L'Ecriture ou la vie par Jeanne

Publié le par Professeur L

Ce texte est un extrait de L'Ecriture ou la vie de Jorge Semprun. Le contexte de cet exxtrait est la Seconde Guerre mondiale, plus précisément lorsque les Américains libèrent le camp de Buchenwald le 11 avril 1945. Dans ce texte, l'auteur nous décrit la déportation et les conditions dans les camps de concentration. Les Juifs, les homosexuels, les Roms, les Résistants et tout opposant au régime politique d'Hitler étaient déportés dans ces camps de concentration. Ces endroits étaient de véritables entreprises de déshumanisation, car, quand les déportés arrivaient au camp, on leur enlevait leurs noms, et on les remplaçait par des numéros, des matricules. Avant de sortir des wagons à bestiaux, où, pour  4 à 6 personnes, l'espace était réduit à une feuille de format A4, les déportés étaient encore des hommes. C'est en arrivant dans ces camps qu'ils devenaient, ou qu'ils était traités comme des outils. Ils étaient torturés. On leur enlevait leur dignité. Ils étaient aussi traumatisés. Traumatisés par la mort qui touchait leurs amis, les enfants, les femmes, par la propagation des maladies, et par les mauvais traitements quotidiens.

On peut dire que cet extrait est un autoportrait fragmenté car Jorge Semprun se décrit juste en touchant les parties de son cors, car les miroires étaient interdits, de peur que les déportés ne s'en servent comme d'une arme, mais aussi pour ne pas qu'ils conservent leur dignité en conservant l'image de leur visage. Pour cet autoportrait, l'auteur utilise différents temps, comme le présent et l'imparfait de l'indicatif, pour créer l'effet de va-et-bient entre le passé et le présent, c'est-à-dire un flash-back (ou analepse). Il se sert aussi de structures emphatiques : "C'est l'horreur de mon regard que révèle le leur, horrifié." Dans cette phrase, Jorge Semprun emploie un détachement et un présentatif, pour créer un effet miroir avec les termes "horrifiés" et "horreur" qui se réfléchissent ou qui sont symétriques dans la phrase. La forme de la phrase reproduit le sens, car l'auteur dit qu'il voit son regard dans ceux des Américains. Autrement dit, le regard des Américains est un miroir pour celui de l'auteur. La structure emphatique de la phrase déjà citée représente ou reproduit l'effet miroir du texte dans la mesure où le début du texte se reflète dans la fin du texte.

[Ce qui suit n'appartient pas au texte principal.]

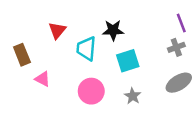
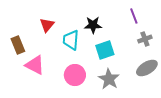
purple line: (181, 23) -> (134, 16), moved
pink triangle: (43, 79) -> (35, 65), size x1.5
gray star: (133, 96) -> (109, 79), size x1.5

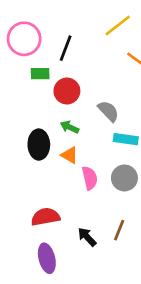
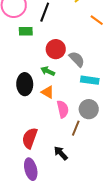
red circle: (67, 91) -> (56, 49), moved
red semicircle: (45, 217) -> (30, 138), turned -60
brown line: (119, 230) -> (76, 128), moved

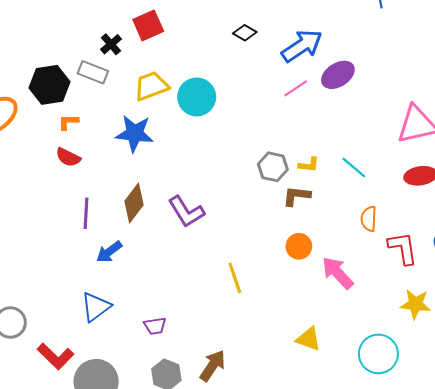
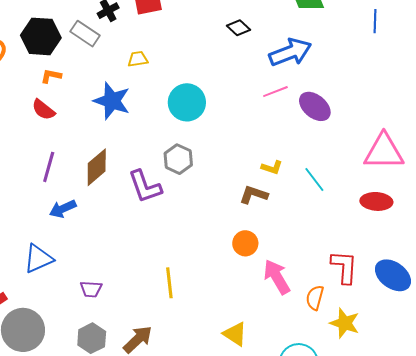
purple ellipse: (338, 75) -> (315, 106), moved, turned 60
yellow trapezoid: (151, 86) -> (138, 59), size x0.6
cyan circle: (197, 97) -> (187, 102), moved
gray hexagon: (273, 167) -> (178, 159), moved
orange semicircle: (369, 219) -> (315, 298), moved
yellow line: (235, 278) -> (169, 283), moved

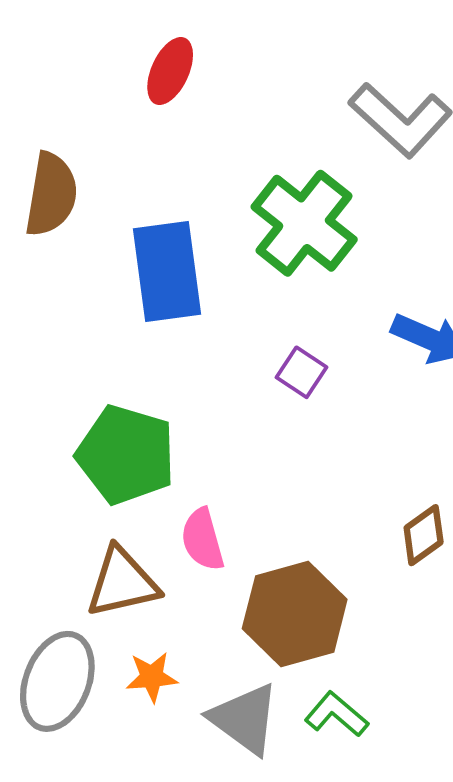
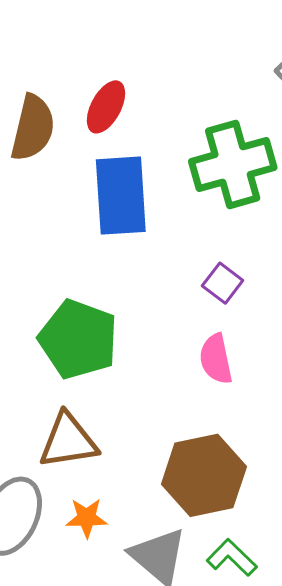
red ellipse: (170, 71) -> (106, 107), moved
green cross: (304, 223) -> (233, 165), turned 32
pink semicircle: (202, 540) -> (216, 359), moved

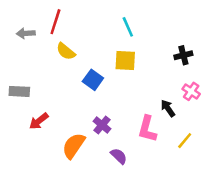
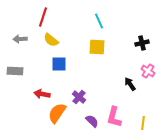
gray arrow: (26, 33) -> (20, 39), moved
blue square: (93, 80) -> (59, 64), moved, turned -35
red arrow: (39, 121) -> (42, 94), moved, turned 49
pink L-shape: (147, 129) -> (114, 117), moved
yellow line: (185, 141) -> (143, 123), moved, turned -32

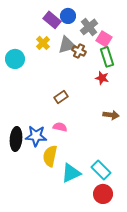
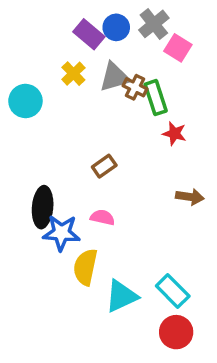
gray cross: (89, 27) -> (154, 24), moved
pink square: (104, 39) -> (178, 48), moved
green rectangle: (107, 57) -> (156, 98), moved
black ellipse: (16, 139) -> (43, 207), moved

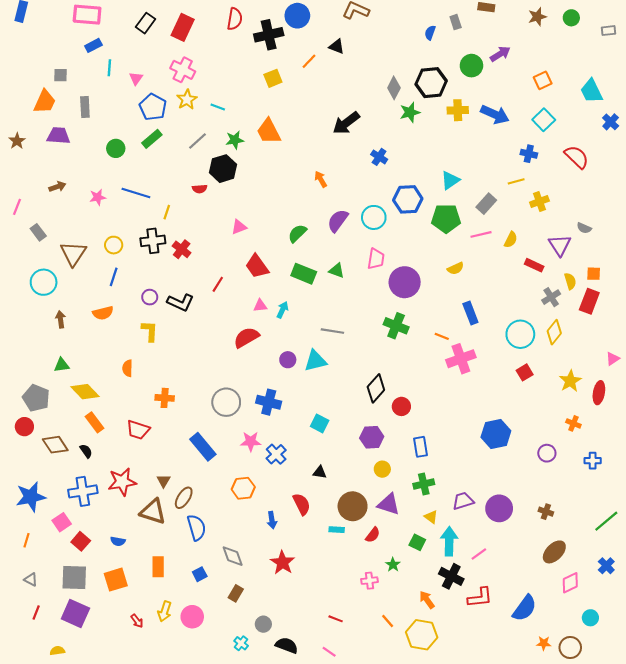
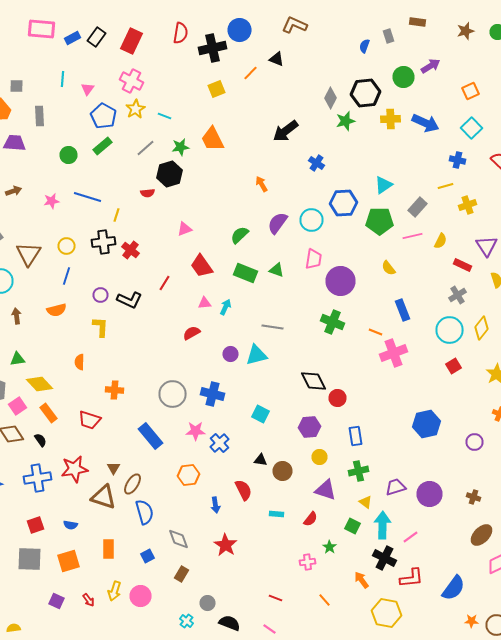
blue rectangle: (93, 45) -> (72, 38), moved
yellow semicircle: (456, 268) -> (388, 268), turned 77
gray cross: (551, 297) -> (458, 295), moved
red semicircle: (246, 337) -> (192, 333), size x0.7
black diamond: (376, 388) -> (314, 381), turned -68
brown circle: (353, 506) -> (282, 471), moved, size x0.7
pink square: (62, 522) -> (18, 406), moved
red square: (81, 541) -> (36, 525), turned 30
purple square: (75, 614) -> (56, 601), moved, size x0.6
yellow hexagon: (422, 635) -> (386, 613), moved

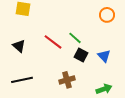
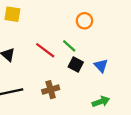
orange circle: (107, 15) -> (84, 21), moved
brown cross: (67, 80) -> (51, 90), moved

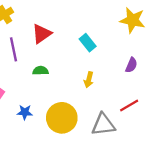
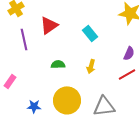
green semicircle: (40, 71) -> (58, 64), moved
red line: (129, 105) -> (127, 74), moved
blue star: (25, 112) -> (34, 106), moved

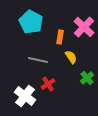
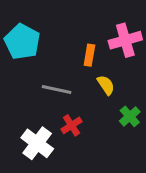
cyan pentagon: (31, 22) -> (22, 42), moved
pink cross: (84, 27) -> (125, 40), turned 30

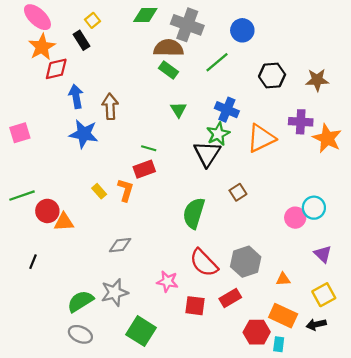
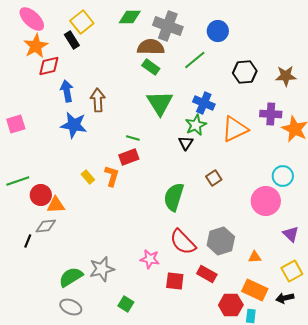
yellow square: (93, 20) -> (82, 22), size x1.6
green triangle: (178, 110) -> (160, 103), size x1.8
black triangle: (207, 154) -> (186, 143), size x0.6
cyan circle: (314, 208) -> (283, 176), moved
pink circle: (295, 218) -> (266, 201), size x1.5
gray diamond: (120, 245) -> (46, 226), moved
red rectangle: (230, 298) -> (207, 274), turned 60
green square: (141, 331) -> (126, 304), size x0.6

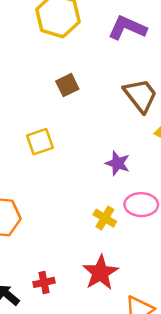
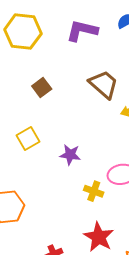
purple star: (118, 163) -> (70, 155), moved

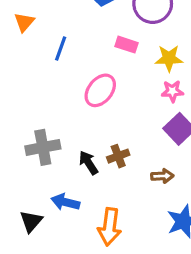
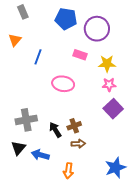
pink ellipse: (100, 90) -> (63, 84), turned 60
brown arrow: (162, 176) -> (78, 144), moved
black triangle: (31, 221) -> (18, 148), moved
orange arrow: (110, 227) -> (68, 171), size x0.7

Pour souligner des contrastes, et décrire les conditions de vie dans le camp, ainsi que ses conséquences néfastes, Jorge Semprun utilise des oxymores et des antithèses : "amaigri mais vivant", "corps amenuisé mais disponible", "cadavres vivants".

Ce texte nous apprend que l'expérience du camp qu'il a vécue et subie a été traumatisante, dans le sens où il a vu des cadavres pratiquement tous les jours, mais aussi en référence à la déshumanisation, au fait d'être réduit à l'état d'outil indifférencié par rapport aux autres. On pourrait d'ailleur le comparer à Enée, Orphée, Achille, Hercule ou Ulysse, car chacun de ces héros mythologiques a fait un bref passage vers la mort, dans les enfers. Sauf que ce texte n'est pas un récit épique ou merveilleux, purement imaginaire. Il est témoignage de ce qui s'est réellement passé. L'auteur a réellement traversé la mort. La mort l'a touché. C'est pour cela que l'on peut faire ce rapprochement.

Ce texte est intéressant car l'effet miroir produit une originalité qui a du sens et permet de mieux dénoncer l'horreur, à travers le jeu des regards.

Pour conclure, je dirais que ce texte est une catharsis pour l'auteur, car cette expérience a été traumatisante pour lui. Le titre du livre, L'Ecriture ou la vie, est révélateur. Il nous montre que l'auteur était dans une impasse : écrire pour se libérer ou rester seul, avec ce poids, sachant que l'écriture le ramène à cette solitude et à cette expérience traumatisante.